20100513

Net Neutrality: A (hopefully) more reasoned look

Net Neutrality is news again this week with the passage of the UK's Digital Economy Bill (still scratching my head over how the ostensibly left/center "party of the working man" justifies that one, yet another reason I was quietly rooting for the Lib Dems), court judgments against P2P software companies, file sharers and private consumers.
A German court today issued a ruling in a civil case regarding a musician suing a private citizen over allegations that someone used his home internet connection to upload some of the musician's work. The court found the user partially liable and fined him. Here's the rub... the user was able to prove that he was in fact on vacation at the time, not at home. The court decided that his failure to take steps to secure his WiFi network made him partially responsible for the infringement. This is something of a double edged sword, much as the 'global linksys network' is; it might help encourage average people to take some actual interest in and responsibility for their technology but it also starts us on a path where IP holders feel justified in reaching ever further into people's homes and private lives iin the name of stopping 'piracy'. It also might be a bit of an inconvenience to lose some of that once omnipresent WiFi access, although hopefully the slack can be taken up by improvements in 'mobile broadband' (ie, dropping prices, improved speeds, greater compatibility).

LimeWire was also found to have been responsible for "encouraging, enabling and profiting from infringing activity". Well that much was pretty obvious to everyone but there is still that issue of the entertainment industry being ridiculously out of touch with the consumer.
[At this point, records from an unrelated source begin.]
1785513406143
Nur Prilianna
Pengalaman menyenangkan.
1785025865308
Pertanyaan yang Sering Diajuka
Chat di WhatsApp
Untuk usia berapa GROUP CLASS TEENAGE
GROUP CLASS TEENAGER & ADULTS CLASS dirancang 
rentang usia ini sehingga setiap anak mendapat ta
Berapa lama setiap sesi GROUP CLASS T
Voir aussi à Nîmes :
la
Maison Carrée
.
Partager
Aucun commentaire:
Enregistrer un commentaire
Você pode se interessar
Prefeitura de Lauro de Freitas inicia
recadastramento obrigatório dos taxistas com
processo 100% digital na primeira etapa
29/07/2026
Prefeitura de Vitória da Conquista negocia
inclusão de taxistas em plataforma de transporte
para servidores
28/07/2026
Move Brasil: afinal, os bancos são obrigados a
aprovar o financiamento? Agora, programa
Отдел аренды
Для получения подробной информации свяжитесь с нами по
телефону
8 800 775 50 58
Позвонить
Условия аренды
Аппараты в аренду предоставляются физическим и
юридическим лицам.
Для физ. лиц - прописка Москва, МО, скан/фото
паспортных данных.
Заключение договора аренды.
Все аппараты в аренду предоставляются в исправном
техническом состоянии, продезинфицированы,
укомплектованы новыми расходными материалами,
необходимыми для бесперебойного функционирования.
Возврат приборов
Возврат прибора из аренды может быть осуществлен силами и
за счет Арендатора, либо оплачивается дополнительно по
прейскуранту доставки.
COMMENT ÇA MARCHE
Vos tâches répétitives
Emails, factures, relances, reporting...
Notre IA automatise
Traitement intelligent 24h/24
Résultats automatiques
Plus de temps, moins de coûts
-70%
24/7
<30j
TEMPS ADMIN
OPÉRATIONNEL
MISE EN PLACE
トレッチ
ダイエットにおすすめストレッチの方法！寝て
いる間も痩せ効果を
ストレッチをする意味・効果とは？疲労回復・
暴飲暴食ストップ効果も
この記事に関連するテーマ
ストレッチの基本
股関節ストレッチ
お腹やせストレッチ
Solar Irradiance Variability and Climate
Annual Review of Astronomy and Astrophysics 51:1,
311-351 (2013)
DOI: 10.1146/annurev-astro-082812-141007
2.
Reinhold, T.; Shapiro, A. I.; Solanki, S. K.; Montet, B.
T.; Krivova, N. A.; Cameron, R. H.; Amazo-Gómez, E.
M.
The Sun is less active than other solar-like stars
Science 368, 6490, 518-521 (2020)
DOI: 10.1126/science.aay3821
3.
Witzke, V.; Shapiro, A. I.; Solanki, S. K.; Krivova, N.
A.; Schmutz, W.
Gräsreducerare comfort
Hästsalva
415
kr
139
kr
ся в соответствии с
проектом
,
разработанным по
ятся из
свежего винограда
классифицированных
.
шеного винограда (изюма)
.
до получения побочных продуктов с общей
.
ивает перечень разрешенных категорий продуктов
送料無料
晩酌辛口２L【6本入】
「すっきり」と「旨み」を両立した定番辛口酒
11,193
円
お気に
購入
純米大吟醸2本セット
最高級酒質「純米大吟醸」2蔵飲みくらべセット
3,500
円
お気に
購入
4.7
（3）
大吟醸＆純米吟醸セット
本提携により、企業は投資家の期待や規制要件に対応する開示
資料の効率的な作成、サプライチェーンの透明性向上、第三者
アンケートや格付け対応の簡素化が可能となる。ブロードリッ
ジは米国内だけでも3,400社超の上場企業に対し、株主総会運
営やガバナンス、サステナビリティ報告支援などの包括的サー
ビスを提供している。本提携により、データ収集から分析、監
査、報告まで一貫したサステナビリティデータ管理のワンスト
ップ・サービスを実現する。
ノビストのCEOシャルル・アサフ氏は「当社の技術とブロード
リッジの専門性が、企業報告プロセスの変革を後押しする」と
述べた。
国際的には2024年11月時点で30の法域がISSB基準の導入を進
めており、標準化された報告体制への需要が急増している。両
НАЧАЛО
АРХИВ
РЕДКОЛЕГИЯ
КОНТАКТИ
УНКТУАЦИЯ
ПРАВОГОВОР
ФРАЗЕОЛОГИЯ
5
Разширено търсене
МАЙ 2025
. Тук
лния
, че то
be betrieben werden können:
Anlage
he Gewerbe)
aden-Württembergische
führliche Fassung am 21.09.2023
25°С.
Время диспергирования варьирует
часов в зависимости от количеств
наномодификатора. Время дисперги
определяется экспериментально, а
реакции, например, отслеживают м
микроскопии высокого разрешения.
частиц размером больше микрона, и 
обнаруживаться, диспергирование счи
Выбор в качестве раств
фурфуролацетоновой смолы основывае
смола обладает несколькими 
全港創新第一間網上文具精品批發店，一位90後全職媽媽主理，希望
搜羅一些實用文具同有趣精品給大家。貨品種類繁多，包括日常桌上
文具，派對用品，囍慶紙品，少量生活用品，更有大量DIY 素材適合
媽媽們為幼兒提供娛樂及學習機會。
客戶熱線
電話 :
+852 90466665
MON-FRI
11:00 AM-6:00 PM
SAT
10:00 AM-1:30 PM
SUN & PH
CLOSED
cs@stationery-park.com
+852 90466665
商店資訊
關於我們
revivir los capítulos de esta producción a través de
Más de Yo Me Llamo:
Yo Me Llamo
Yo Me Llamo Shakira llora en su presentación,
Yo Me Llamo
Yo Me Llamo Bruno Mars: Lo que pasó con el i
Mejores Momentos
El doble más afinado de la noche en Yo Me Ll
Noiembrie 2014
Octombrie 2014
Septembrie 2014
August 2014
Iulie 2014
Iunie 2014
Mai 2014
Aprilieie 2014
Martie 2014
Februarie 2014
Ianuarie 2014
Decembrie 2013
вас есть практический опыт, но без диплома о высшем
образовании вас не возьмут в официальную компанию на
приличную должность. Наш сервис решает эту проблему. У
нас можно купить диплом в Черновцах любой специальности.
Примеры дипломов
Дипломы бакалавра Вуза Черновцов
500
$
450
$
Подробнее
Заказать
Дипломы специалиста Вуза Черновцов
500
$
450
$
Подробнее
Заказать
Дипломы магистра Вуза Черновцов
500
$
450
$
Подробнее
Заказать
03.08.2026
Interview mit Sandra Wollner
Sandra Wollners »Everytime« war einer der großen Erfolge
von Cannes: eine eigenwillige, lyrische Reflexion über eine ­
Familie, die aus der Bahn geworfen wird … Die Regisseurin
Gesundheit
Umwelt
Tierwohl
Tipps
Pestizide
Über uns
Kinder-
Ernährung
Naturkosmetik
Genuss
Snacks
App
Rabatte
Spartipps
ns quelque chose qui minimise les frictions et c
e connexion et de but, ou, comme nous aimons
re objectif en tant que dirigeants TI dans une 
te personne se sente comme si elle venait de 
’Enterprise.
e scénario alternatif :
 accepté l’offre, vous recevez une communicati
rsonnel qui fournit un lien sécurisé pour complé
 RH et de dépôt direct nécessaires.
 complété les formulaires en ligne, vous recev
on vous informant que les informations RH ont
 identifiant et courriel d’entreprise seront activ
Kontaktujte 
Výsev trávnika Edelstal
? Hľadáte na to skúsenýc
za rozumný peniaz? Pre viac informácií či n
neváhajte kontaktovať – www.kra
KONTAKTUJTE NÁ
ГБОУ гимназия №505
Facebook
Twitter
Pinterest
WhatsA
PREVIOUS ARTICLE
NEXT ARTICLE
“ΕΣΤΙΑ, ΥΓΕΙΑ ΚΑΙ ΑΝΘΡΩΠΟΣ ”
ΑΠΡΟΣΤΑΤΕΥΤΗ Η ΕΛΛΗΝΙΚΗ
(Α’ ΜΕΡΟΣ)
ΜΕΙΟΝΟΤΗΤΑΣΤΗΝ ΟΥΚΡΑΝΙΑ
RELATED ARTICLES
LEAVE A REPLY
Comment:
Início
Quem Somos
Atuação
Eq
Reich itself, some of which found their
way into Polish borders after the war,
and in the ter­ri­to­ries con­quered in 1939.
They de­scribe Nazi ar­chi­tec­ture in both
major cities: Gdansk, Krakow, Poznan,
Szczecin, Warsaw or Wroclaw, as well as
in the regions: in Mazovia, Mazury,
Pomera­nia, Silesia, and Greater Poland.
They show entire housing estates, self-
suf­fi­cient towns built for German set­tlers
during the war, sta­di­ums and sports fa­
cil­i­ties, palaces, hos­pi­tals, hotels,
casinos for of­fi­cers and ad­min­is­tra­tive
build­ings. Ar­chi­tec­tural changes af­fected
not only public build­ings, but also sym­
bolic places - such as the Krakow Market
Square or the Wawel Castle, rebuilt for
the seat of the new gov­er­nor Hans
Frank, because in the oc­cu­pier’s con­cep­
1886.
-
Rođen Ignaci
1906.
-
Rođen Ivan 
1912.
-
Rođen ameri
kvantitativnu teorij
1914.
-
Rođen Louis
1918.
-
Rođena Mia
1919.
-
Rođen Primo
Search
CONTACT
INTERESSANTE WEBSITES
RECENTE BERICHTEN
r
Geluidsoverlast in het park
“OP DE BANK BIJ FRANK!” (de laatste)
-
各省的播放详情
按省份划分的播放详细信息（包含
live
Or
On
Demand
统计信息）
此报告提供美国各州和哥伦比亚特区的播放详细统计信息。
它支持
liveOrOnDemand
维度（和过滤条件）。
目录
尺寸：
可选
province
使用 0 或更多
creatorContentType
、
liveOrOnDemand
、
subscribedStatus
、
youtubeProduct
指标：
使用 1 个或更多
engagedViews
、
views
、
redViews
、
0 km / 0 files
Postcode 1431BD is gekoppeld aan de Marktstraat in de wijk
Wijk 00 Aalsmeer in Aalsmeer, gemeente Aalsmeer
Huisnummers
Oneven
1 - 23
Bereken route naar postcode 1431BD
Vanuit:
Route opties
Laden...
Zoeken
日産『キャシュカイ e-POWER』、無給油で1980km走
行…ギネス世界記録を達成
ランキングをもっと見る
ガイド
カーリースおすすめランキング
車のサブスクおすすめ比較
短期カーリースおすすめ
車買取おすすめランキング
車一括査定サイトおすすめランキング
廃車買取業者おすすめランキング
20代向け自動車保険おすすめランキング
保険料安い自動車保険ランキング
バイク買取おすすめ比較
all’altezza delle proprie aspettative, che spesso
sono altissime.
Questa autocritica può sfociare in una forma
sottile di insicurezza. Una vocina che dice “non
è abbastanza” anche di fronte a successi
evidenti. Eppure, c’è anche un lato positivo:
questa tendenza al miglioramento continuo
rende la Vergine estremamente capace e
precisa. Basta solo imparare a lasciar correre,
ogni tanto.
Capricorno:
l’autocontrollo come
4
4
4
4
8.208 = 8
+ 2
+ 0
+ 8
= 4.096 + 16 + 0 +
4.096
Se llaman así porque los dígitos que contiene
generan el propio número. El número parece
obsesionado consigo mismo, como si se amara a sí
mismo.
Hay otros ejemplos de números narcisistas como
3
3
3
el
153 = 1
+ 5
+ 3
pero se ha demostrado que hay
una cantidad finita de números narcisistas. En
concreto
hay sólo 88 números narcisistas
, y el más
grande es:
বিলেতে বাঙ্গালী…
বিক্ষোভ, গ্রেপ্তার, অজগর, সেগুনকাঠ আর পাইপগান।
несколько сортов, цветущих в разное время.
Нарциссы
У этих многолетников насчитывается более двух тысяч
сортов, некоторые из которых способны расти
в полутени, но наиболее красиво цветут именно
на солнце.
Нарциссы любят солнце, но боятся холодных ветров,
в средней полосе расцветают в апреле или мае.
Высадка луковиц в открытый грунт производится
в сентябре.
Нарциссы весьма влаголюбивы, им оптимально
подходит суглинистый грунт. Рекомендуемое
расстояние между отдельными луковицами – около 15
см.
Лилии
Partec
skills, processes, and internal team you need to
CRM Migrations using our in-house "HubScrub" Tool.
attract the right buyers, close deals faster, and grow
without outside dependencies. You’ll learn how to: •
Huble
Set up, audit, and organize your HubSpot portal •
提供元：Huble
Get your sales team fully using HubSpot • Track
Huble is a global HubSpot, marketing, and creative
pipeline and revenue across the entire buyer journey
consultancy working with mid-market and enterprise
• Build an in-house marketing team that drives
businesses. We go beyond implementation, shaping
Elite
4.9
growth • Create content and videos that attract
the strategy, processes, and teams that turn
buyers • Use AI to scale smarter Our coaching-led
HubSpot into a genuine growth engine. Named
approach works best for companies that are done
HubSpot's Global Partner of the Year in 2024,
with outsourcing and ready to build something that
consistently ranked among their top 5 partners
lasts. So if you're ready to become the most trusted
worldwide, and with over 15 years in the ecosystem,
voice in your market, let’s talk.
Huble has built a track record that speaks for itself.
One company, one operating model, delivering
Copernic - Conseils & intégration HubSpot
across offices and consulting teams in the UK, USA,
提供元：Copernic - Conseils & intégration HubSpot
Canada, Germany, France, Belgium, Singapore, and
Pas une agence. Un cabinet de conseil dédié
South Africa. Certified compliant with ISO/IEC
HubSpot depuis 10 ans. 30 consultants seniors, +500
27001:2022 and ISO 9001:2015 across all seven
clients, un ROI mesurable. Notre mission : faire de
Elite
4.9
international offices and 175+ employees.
Although a sufficiently harsh judgment against LW Inc might finally shutdown that malware hose.

That last case leads all to directly to a bunch of points that have already been made all too often already and at least occasionally, been made better than I could. So, on the headlining question: "Just what the fuck is 'Net Neutrality'?"
Everyone seems to have their own divergent and slightly unique idea and definition, so here is mine.

Net Neutrality is (or at least in my view, should be) an outright requirement of basic truth and honesty in services offered(not exactly telco and entertainment industry strengths) and a ban on any form of censorship, monitoring or interference by any service provider (beyond the basic QoS/service prioritization required by the TCP/IP stack) and a requirement that if any service provider wants to offer a censored or 'cleaned up' access service (we know there is a market for it, look at some of the specialist DNS providers) they must offer the same service free of such limitations at the same or less cost to the customer. Essentially ISPs (be they traditional telcos, mobile service providers, cable companies, or anything else) should act as dumb pipes, completely blind to what flows through their pipes, just ensuring the fast and reliable delivery of each packet to it's destination. If they also want to offer content services, good for them put they cannot prioritize that traffic above any other traffic of the same type (ie, Time Warner couldn't prioritize their VoIP traffic over, say, Skype or Vonage). It should ultimately be up to the customer, the end user, what they see, what they do and who they communicate with.

Also, I want my ISP to bring back their NEWS server(s), and run them properly this time. Heck, I might even be tempted to run it myself if they could get me something better the the shitpile aDSL line they stuck me with.